* **What the task requires**
Please give back the listing below word for word, without the images.
######
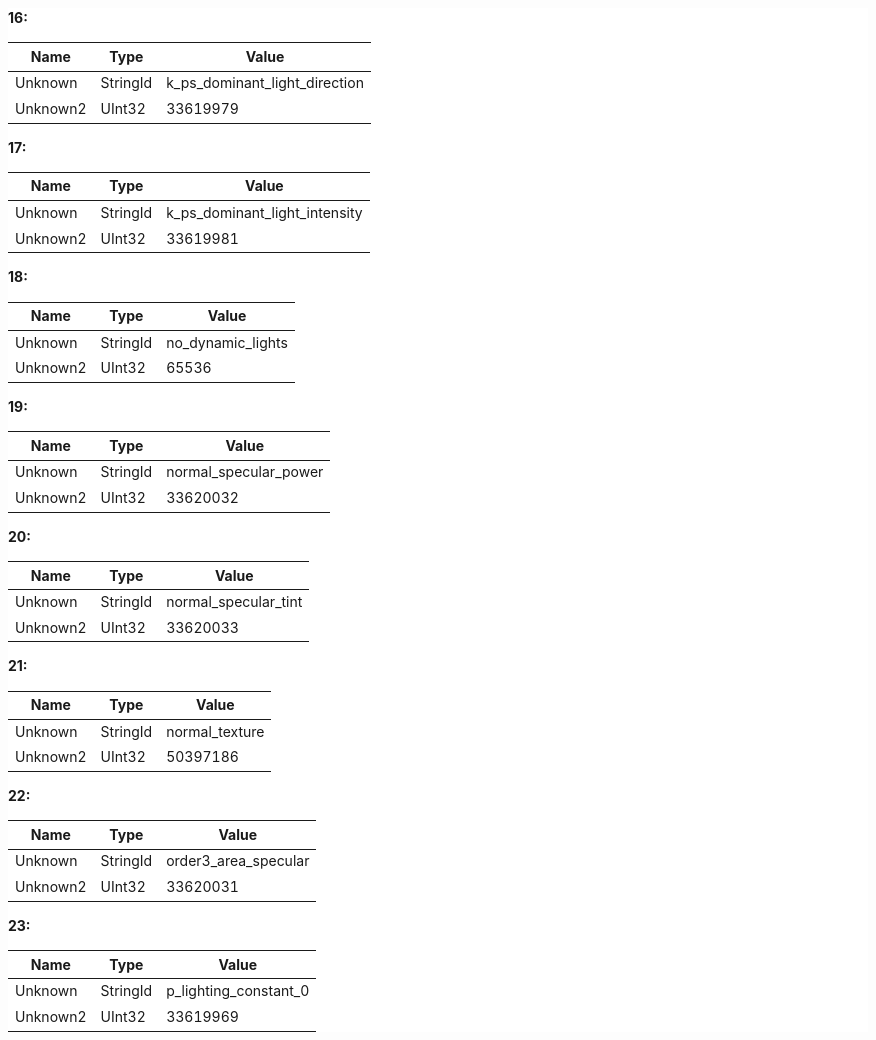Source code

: 
**16:**

Name	| Type	| Value
---	|---	|---	|
Unknown	|StringId	|k_ps_dominant_light_direction
Unknown2	|UInt32	|33619979


**17:**

Name	| Type	| Value
---	|---	|---	|
Unknown	|StringId	|k_ps_dominant_light_intensity
Unknown2	|UInt32	|33619981


**18:**

Name	| Type	| Value
---	|---	|---	|
Unknown	|StringId	|no_dynamic_lights
Unknown2	|UInt32	|65536


**19:**

Name	| Type	| Value
---	|---	|---	|
Unknown	|StringId	|normal_specular_power
Unknown2	|UInt32	|33620032


**20:**

Name	| Type	| Value
---	|---	|---	|
Unknown	|StringId	|normal_specular_tint
Unknown2	|UInt32	|33620033


**21:**

Name	| Type	| Value
---	|---	|---	|
Unknown	|StringId	|normal_texture
Unknown2	|UInt32	|50397186


**22:**

Name	| Type	| Value
---	|---	|---	|
Unknown	|StringId	|order3_area_specular
Unknown2	|UInt32	|33620031


**23:**

Name	| Type	| Value
---	|---	|---	|
Unknown	|StringId	|p_lighting_constant_0
Unknown2	|UInt32	|33619969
######
* **Answer for the task**
Source code

: 
**16:**

Name	| Type	| Value
---	|---	|---	|
Unknown	|StringId	|k_ps_dominant_light_direction
Unknown2	|UInt32	|33619979


**17:**

Name	| Type	| Value
---	|---	|---	|
Unknown	|StringId	|k_ps_dominant_light_intensity
Unknown2	|UInt32	|33619981


**18:**

Name	| Type	| Value
---	|---	|---	|
Unknown	|StringId	|no_dynamic_lights
Unknown2	|UInt32	|65536


**19:**

Name	| Type	| Value
---	|---	|---	|
Unknown	|StringId	|normal_specular_power
Unknown2	|UInt32	|33620032


**20:**

Name	| Type	| Value
---	|---	|---	|
Unknown	|StringId	|normal_specular_tint
Unknown2	|UInt32	|33620033


**21:**

Name	| Type	| Value
---	|---	|---	|
Unknown	|StringId	|normal_texture
Unknown2	|UInt32	|50397186


**22:**

Name	| Type	| Value
---	|---	|---	|
Unknown	|StringId	|order3_area_specular
Unknown2	|UInt32	|33620031


**23:**

Name	| Type	| Value
---	|---	|---	|
Unknown	|StringId	|p_lighting_constant_0
Unknown2	|UInt32	|33619969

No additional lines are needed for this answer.